The straw that broke the camel’s back. I’m not sure where the phrase comes from, or even what it means, but as it rings through my ears, it feels wonderfully appropriate. So I repeat it, loudly at first, then softer and softer until I’m barely whispering into the piercing January wind, “This is the last straw. And I’m broken.”
My feet, shoved into heavy, awkward boots, shuffle through three inches of undisturbed snow and take me to St. Valentine’s church. Inside, the heat is on and the lights are off. The snow’s luster illuminates the stained-glass windows, blanketing rows of dark wooden pews with vivid, colorful rays. My eyes follow their path and land on an unfamiliar visitor in the front row, a kneeling woman, her head down. I sigh, irritated. Once it’s been discovered, a sanctuary is no longer a sanctuary.
Deflated, I walk up the aisle, loosening my scarf. When I reach the front row, I enter the pew on the right, away from the stranger. I see her look at me – a fleeting glance. In a thin cotton blouse and petite pencil skirt, she is underdressed for the weather. I sit down, take off my scarf, and stare up at the painted ceiling. Angels dancing, pure mockery.
I close my eyes and breathe. Every repulsive detail of her bracelet – the delicate silver links, the small, pink tulip engraved with the initials A.M.E, the lingering scent of a foreign perfume – is permanently tattooed in my memory. Left in the glove box of his truck, nauseating confirmation of what I’ve known, of what I’ve tried not to know, for months now. The last straw – the one that broke me.

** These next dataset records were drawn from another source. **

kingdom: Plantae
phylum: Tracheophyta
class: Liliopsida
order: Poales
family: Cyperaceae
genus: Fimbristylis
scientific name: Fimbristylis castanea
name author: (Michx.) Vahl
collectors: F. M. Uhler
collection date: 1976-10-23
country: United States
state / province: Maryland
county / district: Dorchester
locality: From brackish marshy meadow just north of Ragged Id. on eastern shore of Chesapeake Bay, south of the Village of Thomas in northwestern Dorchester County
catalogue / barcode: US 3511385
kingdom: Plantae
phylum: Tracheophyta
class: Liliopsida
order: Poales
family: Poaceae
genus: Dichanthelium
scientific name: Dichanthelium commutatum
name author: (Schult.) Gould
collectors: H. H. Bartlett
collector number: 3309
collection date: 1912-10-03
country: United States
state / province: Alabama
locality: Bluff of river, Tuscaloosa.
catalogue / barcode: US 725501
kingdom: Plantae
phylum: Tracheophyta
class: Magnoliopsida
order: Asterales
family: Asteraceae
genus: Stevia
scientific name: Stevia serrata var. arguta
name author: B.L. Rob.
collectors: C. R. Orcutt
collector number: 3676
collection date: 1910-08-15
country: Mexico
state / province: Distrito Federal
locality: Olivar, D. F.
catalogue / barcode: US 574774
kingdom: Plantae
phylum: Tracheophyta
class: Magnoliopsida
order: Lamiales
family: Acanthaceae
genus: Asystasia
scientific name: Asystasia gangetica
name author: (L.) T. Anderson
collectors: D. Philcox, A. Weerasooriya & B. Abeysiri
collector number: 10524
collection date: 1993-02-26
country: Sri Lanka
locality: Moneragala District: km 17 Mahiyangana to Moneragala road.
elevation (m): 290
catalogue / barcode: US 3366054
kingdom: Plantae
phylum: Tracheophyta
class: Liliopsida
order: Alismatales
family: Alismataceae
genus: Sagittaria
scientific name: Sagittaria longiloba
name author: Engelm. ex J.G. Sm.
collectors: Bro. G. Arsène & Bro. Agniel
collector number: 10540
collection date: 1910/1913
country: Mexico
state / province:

I hear somebody crying, and when I open my eyes I realize it’s me. Embarrassed, I clear my throat and reach for a tissue. I can feel the intruder’s eyes on me, but I don’t look. A deep sob rises into my throat – does she look like me? – and I swallow it painfully. My eyes settle on my lap, where I watch my fingers tear the tissue to shreds until I notice two black heels next to my boots.
“You okay?” Her voice is raspy but feminine, a perfect match for the fair, gaunt face and round, mascaraed eyes – a deep, yearning brown – that meet my gaze. She sits, uninvited, and flips her frizzy russet braid over one shoulder.
“I’m fine,” I reply, turning back towards the tattered tissue. Now leave me alone.
“No, you’re not,” she says, crossing one leg over the other. “There’s someone else, isn’t there?”
Her uncanny wisdom, though shocking, isn’t welcome here, not in my pew. I stay silent.
“I know that cry. For the past two weeks I’ve cried that cry. You think I don’t know that cry? ‘Cause I do.”
My brain, my body, every inch of my physical self, wants her to leave, but my broken soul now wants her to stay. “And?” It comes out crueler than I’d intended, but she pays no mind.
“I can’t stand the house anymore so I come here. To escape, not to pray.” Her voice is strong, but as her bottom lip begins to quiver, I learn that she, like me, is vulnerable. And perhaps she, like me, hasn’t always been that way.
I turn and offer a feeble smile, my first sincere attempt at kindness. She nods sympathetically and reaches for my hand, and only then do I know she understands that this befriending – holy god, is that what this is? – does not come easily.
“It’s quiet,” I say, my cold hand in hers. “That’s why I come. And to pray too, I guess.”
“We’re not weak, you know.” Her stinging words, barely a whisper, are out of context. They don’t belong here, not now. Not fifteen short, long – what time is it anyway? – minutes after the bracelet. Still, she continues. “We’re stronger than dishonesty, stronger than betrayal even. We have to be.”
The sun comes out, flooding St. Valentine’s with a myriad of vibrant hues. I feel it before I see it, the heat on my neck and shoulders, and when I look up at the nearby stained-glass window, I see the fourth station of the cross. Jesus meets his mother.
I’m crying again, this time with no regard for the woman sitting next to me. I’ve lost everything. Everything. The stranger’s eyebrows furrow as she leans towards me, arms outstretched. Torn between pushing her away and thanking her, I sit paralyzed as she wraps me into an awkwardly perfect hug.
“We’re strong,” she says again, and I breathe in her scent. Familiar somehow, like home.
Then, as abruptly as she came, she stands to leave.
“I, uh – thank you,” I mumble softly. Almost inaudibly.
She smiles, offers her hand once again. Her fingers are thin and calloused, weathered by wisdom. “Angela,” she says as her hand grips mine. “Angela Mae Ember.”
And then, as my heart falls into the pit – the deep, empty cavity – of my stomach, she adds with a heartfelt grin, “So very glad to have met you.”